EU Defense in Central Africa

I personally identified with Stephen Walt’s mea culpa post regarding his own and America’s strategic ethnocentricism regarding what’s called “Africa’s World War.” As a result of reviewing submissions here at WPR, my own understanding of the various interwoven conflicts in Central Africa has risen slightly from total to simply near-total ignorance. But for probably many of the reasons Walt lists, although I periodically register the enormity of the human tragedy there, it’s not something I spend a great deal of time thinking about or studying. And when you’re dealing with over 5 million deaths in a decade, that kind of ignorance is, as Walt says, unforgivable.

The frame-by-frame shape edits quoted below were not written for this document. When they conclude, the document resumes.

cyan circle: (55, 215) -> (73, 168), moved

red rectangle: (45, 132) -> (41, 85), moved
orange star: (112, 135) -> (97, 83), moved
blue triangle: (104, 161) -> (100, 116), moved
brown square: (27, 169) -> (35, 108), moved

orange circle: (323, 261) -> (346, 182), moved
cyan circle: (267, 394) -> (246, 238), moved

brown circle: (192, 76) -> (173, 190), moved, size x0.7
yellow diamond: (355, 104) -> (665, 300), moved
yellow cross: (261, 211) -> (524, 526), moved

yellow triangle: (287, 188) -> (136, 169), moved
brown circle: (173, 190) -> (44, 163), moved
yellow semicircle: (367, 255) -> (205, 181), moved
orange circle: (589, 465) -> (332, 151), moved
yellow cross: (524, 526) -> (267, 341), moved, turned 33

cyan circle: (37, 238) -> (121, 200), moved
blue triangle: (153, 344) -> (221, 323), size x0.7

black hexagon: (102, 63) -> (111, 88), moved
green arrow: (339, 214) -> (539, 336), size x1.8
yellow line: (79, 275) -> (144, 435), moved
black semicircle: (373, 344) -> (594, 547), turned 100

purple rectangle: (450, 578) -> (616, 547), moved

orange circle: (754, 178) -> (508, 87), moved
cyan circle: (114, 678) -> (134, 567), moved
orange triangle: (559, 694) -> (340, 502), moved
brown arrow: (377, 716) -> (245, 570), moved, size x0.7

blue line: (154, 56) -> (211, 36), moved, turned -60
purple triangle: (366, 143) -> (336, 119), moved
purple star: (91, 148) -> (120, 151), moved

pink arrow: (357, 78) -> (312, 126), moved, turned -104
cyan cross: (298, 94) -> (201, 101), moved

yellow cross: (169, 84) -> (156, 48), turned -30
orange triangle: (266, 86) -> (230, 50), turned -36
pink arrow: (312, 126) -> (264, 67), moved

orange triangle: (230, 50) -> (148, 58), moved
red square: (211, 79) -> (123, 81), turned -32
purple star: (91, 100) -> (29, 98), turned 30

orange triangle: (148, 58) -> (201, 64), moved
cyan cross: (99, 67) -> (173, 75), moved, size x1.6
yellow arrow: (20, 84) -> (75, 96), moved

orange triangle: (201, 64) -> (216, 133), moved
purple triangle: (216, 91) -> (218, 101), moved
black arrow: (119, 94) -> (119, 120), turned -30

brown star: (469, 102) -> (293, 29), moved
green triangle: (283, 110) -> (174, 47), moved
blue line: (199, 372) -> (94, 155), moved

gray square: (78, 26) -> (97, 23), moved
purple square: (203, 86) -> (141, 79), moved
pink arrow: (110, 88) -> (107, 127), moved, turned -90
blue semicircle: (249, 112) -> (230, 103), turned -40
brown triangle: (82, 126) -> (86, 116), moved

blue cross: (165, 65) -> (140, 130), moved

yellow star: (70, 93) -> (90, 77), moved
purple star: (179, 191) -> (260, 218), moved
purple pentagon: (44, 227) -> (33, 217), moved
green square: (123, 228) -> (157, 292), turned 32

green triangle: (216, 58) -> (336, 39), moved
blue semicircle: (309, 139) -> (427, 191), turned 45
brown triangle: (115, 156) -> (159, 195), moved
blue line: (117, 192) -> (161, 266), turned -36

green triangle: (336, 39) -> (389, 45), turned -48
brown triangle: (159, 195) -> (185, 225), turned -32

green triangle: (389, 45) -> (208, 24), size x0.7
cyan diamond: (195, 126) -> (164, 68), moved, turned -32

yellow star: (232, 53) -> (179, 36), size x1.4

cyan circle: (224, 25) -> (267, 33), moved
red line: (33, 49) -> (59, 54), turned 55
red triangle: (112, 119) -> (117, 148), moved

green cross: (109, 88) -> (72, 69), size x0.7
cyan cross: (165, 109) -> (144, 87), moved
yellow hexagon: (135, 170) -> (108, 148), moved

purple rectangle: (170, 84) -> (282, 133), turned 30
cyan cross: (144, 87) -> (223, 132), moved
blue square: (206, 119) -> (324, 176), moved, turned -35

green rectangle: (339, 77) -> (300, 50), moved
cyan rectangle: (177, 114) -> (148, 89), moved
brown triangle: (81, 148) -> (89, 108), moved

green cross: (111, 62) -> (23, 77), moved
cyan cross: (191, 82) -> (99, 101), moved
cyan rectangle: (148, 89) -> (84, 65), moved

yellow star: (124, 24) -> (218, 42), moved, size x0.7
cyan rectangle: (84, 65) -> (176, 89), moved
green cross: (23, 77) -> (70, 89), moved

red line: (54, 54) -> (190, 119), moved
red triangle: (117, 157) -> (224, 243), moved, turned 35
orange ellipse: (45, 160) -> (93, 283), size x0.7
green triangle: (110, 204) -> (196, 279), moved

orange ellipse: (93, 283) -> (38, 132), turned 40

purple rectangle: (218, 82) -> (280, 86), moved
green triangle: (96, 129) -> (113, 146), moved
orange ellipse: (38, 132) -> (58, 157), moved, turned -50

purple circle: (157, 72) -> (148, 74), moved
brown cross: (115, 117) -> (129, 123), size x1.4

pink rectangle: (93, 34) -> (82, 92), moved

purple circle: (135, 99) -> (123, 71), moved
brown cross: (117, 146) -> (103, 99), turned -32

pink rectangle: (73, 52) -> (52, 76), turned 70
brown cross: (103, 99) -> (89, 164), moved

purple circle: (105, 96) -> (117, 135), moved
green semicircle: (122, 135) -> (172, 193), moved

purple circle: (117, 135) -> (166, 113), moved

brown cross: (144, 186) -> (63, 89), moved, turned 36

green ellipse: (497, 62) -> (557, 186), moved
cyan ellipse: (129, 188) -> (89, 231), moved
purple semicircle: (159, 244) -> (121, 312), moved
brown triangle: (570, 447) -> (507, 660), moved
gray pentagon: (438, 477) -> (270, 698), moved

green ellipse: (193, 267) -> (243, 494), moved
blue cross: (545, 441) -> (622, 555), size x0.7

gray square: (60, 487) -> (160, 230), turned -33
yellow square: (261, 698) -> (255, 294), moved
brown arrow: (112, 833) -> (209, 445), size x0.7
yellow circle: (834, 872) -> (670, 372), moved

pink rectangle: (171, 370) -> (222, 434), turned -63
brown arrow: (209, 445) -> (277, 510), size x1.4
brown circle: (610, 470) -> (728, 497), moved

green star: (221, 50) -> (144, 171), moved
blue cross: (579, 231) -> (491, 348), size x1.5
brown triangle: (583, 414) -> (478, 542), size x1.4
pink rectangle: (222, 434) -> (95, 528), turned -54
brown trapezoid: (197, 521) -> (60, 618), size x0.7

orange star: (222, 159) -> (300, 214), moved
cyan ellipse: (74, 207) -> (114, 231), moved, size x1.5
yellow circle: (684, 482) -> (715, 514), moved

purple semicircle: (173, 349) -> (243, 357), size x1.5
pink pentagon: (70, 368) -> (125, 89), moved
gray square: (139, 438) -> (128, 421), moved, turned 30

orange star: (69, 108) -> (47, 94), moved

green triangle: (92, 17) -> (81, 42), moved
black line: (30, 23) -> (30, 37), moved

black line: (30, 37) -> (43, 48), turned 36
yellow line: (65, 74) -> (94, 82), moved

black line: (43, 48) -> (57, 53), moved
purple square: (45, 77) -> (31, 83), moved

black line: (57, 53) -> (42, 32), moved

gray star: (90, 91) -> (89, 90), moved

One thing that occurred to me after reading the post, though, is that, for all that European defense is derided Stateside, and for all its shortcomings, EU defense — through a number of EUFORs (EU defense missions) and EUPOLs (EU police missions) — has been very present in Central Africa, both in preparing several zones of operations for U.N. peacekeeping forces, or else in deploying fully outsourced military and police missions on behalf of the U.N.

These operaitons have perhaps been a drop in the bucket, and they certainly have had their accompanying challenges. But the idea that Europe is unwilling or unable to engage in difficult and dangerous deployments is demonstrably false. Part of EU defense’s image problem might just have to do with the same sort of strategic ethnocentrism Walt identifies.